Exercise goal:
Please repeat the whole listing exactly, but leave the pictures out.

Data for this task:
══════

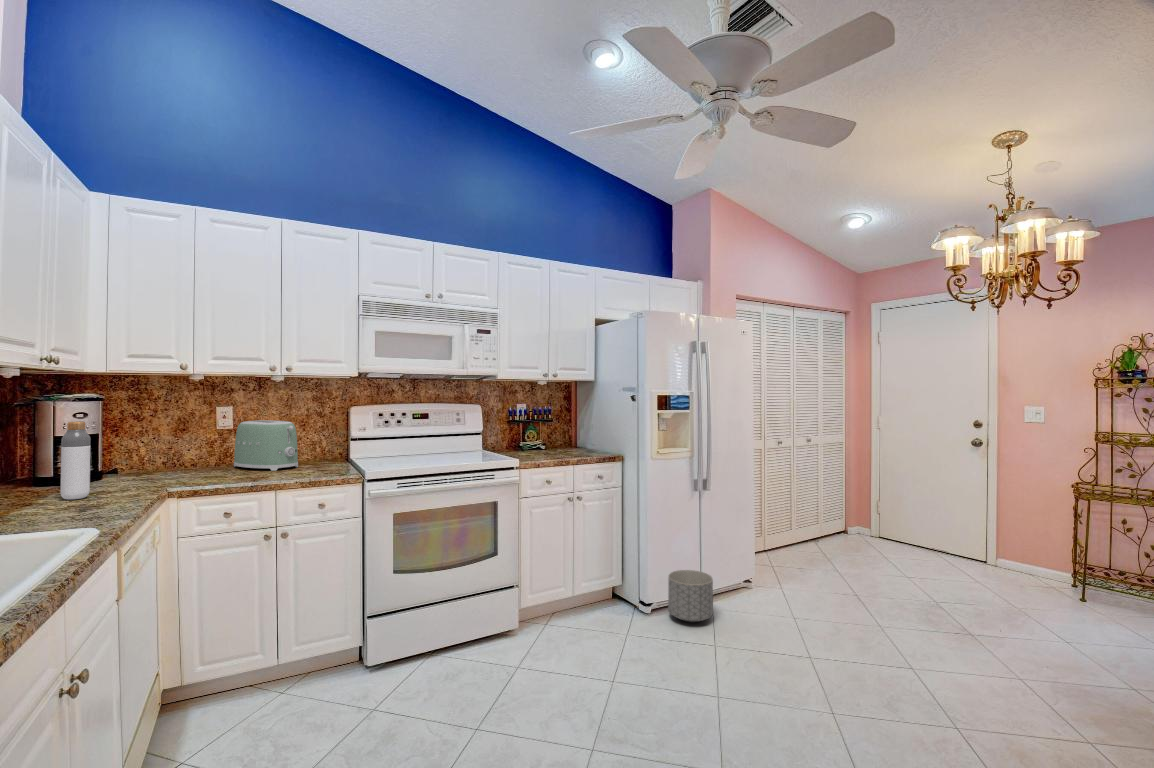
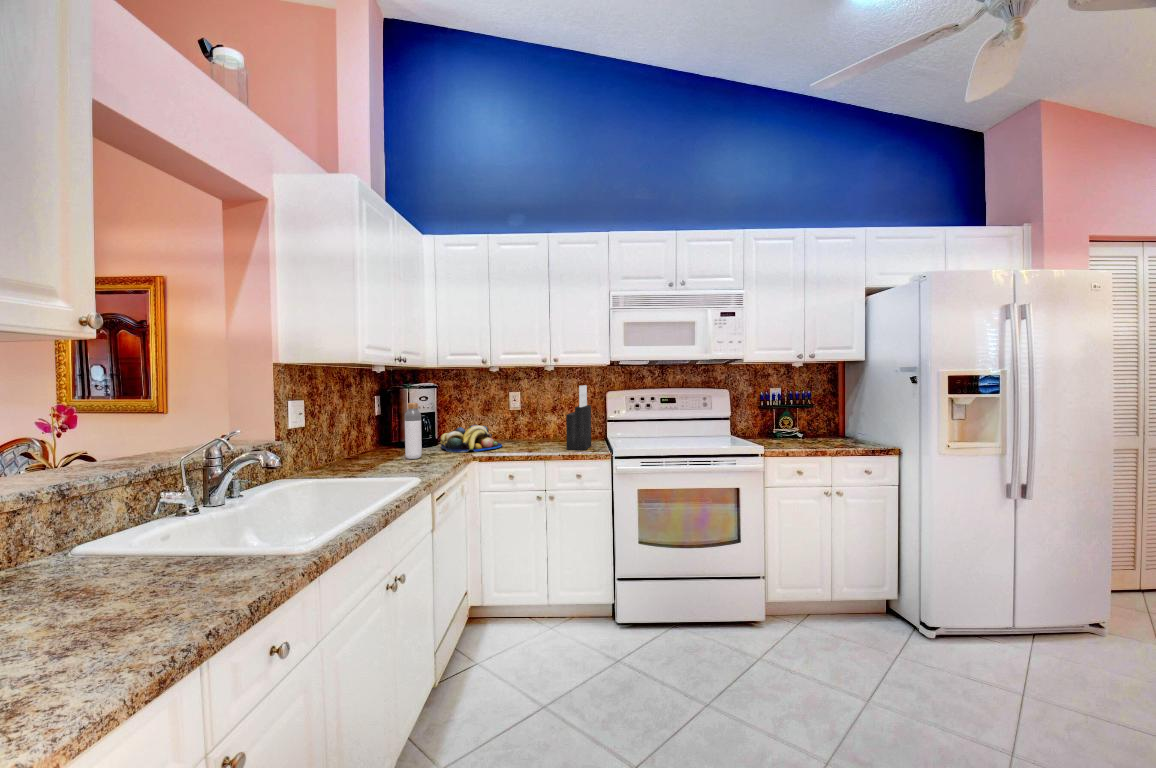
knife block: none [303,400,334,475] -> present [566,385,591,450]
toaster: present [234,420,298,471] -> none [522,403,566,444]
fruit bowl: none [110,450,211,487] -> present [440,425,502,452]
planter: present [668,570,713,623] -> none [968,596,1043,671]

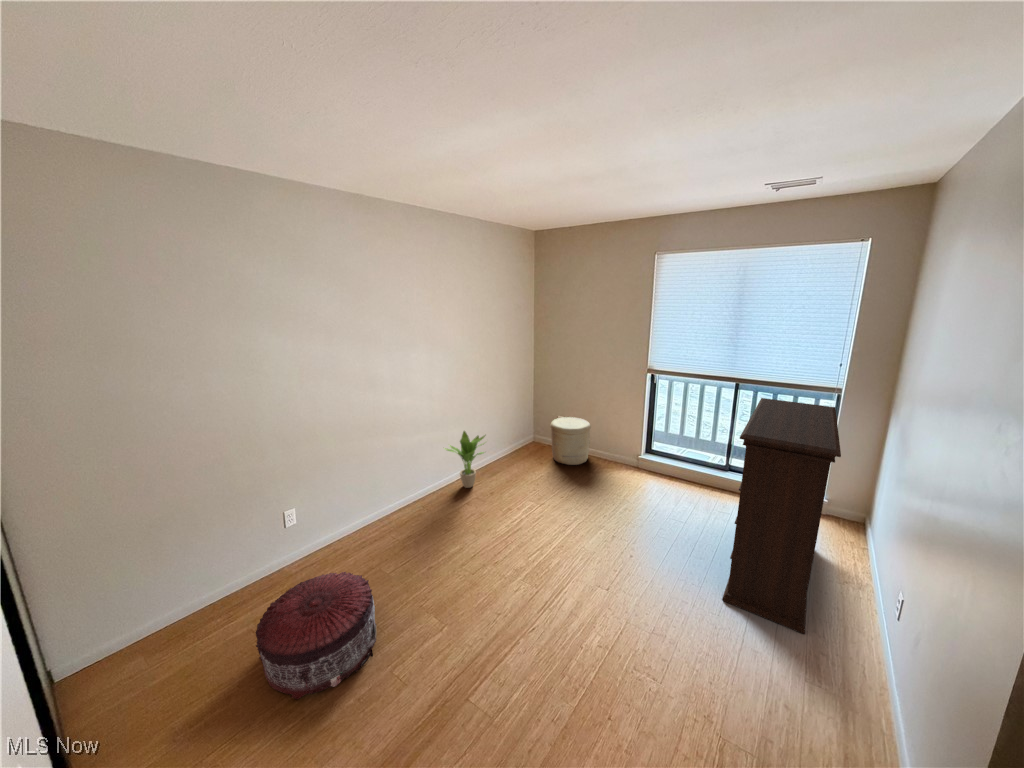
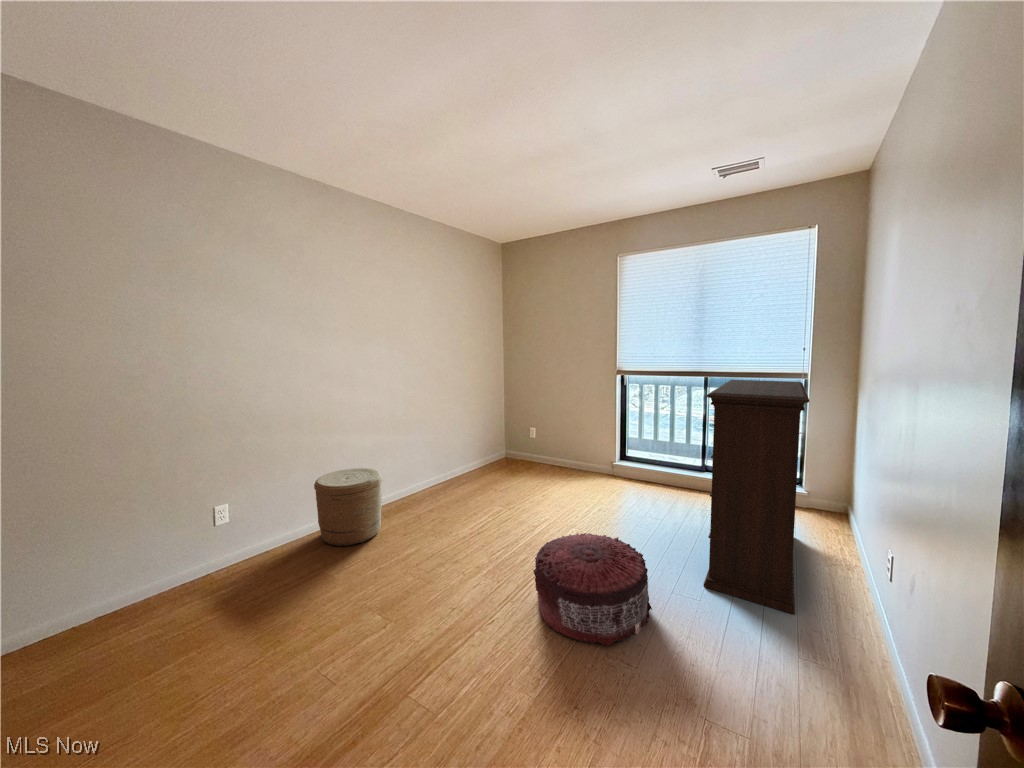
woven basket: present [550,417,591,465] -> present [314,468,382,546]
potted plant: present [445,431,485,488] -> none [403,435,452,497]
pouf: present [255,572,376,699] -> present [533,533,652,646]

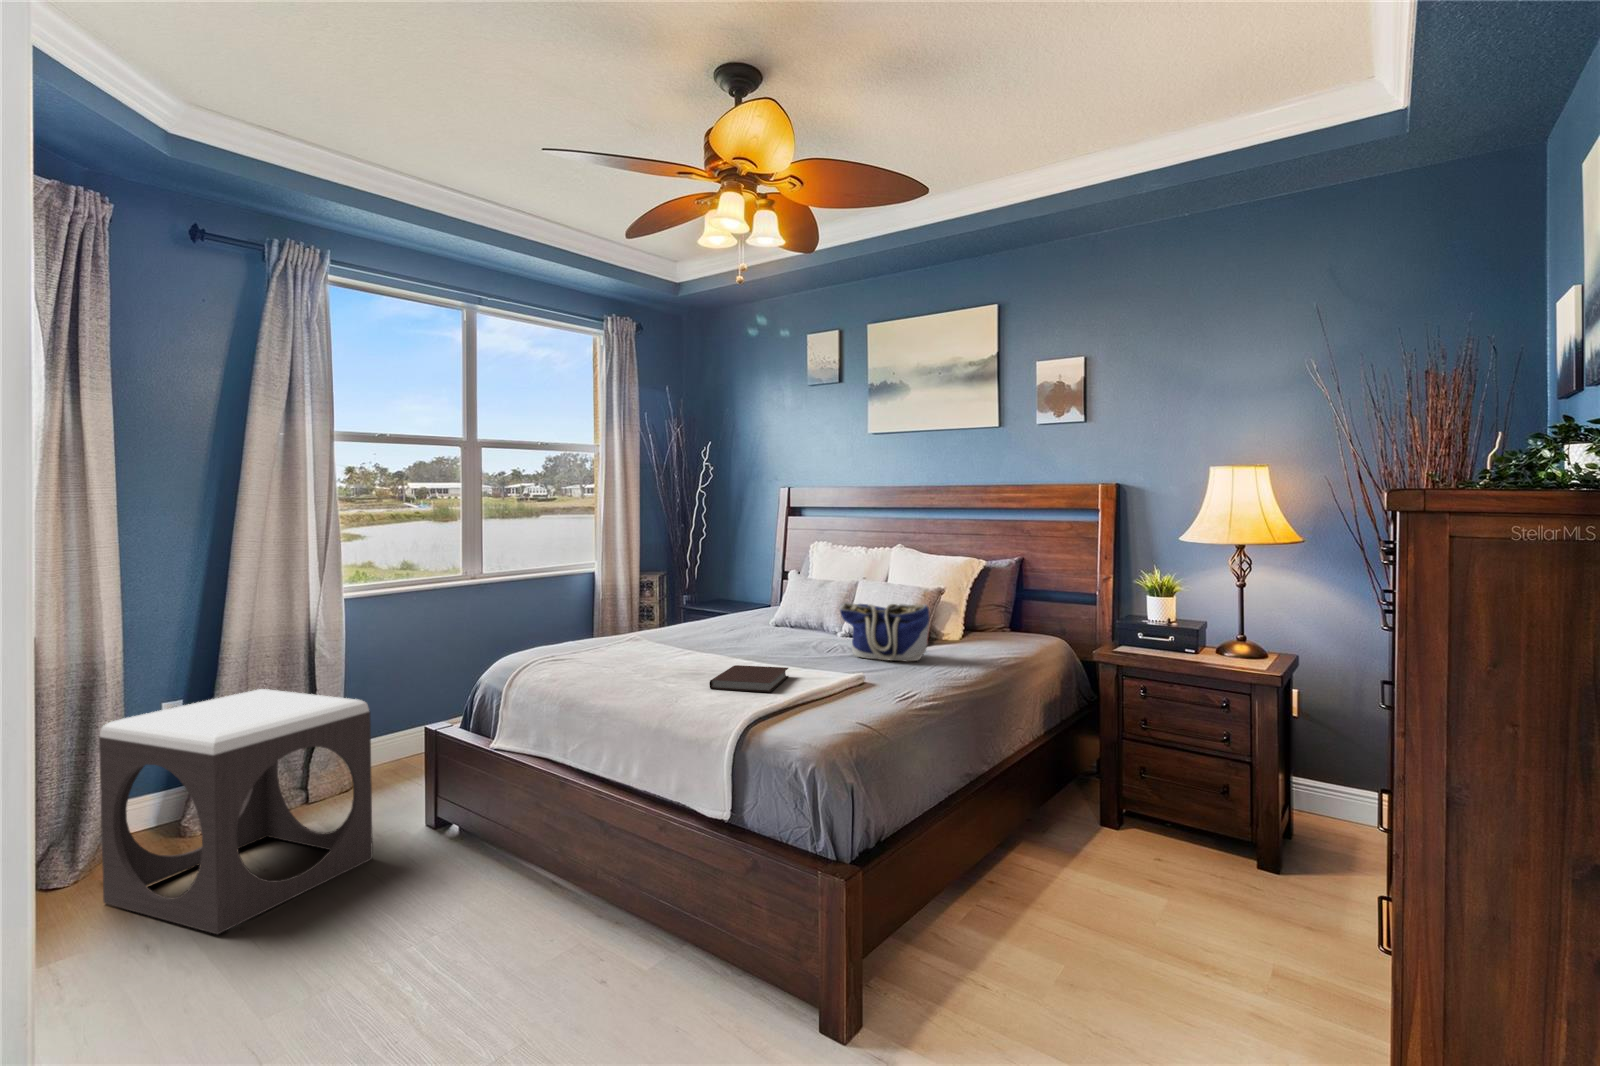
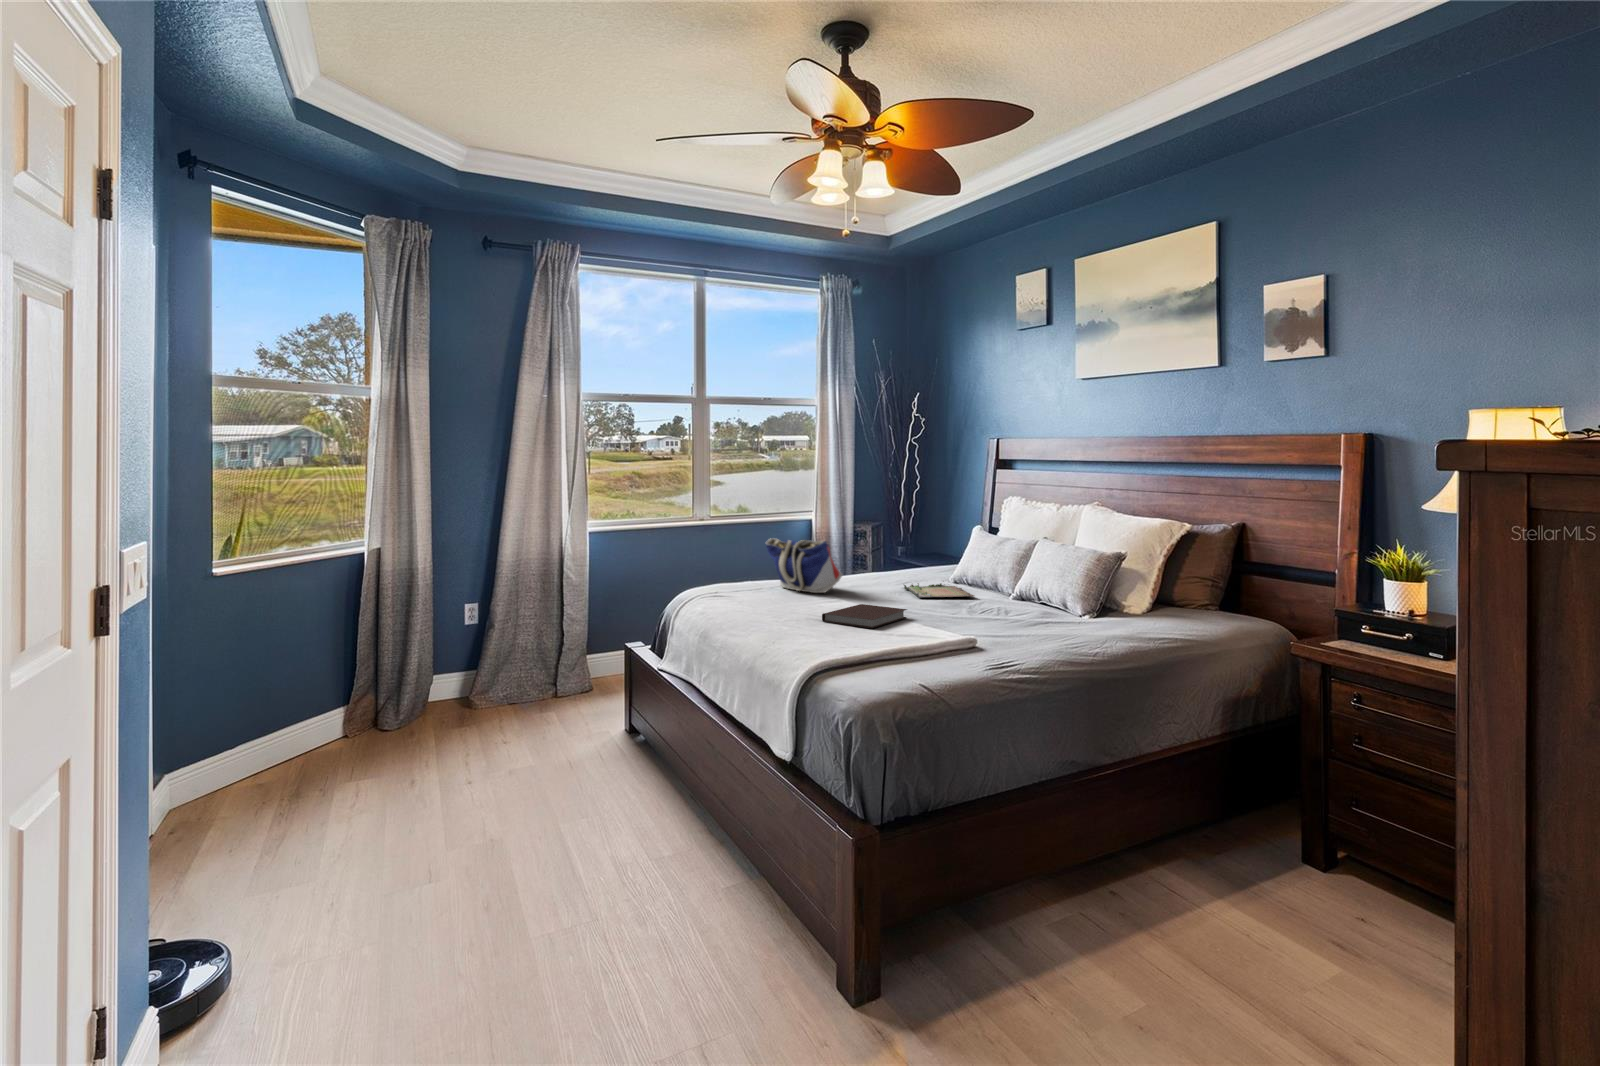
tote bag: present [840,603,929,661] -> present [766,538,842,593]
tray: none [743,631,825,653] -> present [904,583,975,598]
footstool: present [99,689,373,934] -> none [407,599,584,773]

══════

Exercise solution:
knife block: none [303,400,334,475] -> present [566,385,591,450]
toaster: present [234,420,298,471] -> none [522,403,566,444]
fruit bowl: none [110,450,211,487] -> present [440,425,502,452]
planter: present [668,570,713,623] -> none [968,596,1043,671]

woven basket: present [550,417,591,465] -> present [314,468,382,546]
potted plant: present [445,431,485,488] -> none [403,435,452,497]
pouf: present [255,572,376,699] -> present [533,533,652,646]

tote bag: present [840,603,929,661] -> present [766,538,842,593]
tray: none [743,631,825,653] -> present [904,583,975,598]
footstool: present [99,689,373,934] -> none [407,599,584,773]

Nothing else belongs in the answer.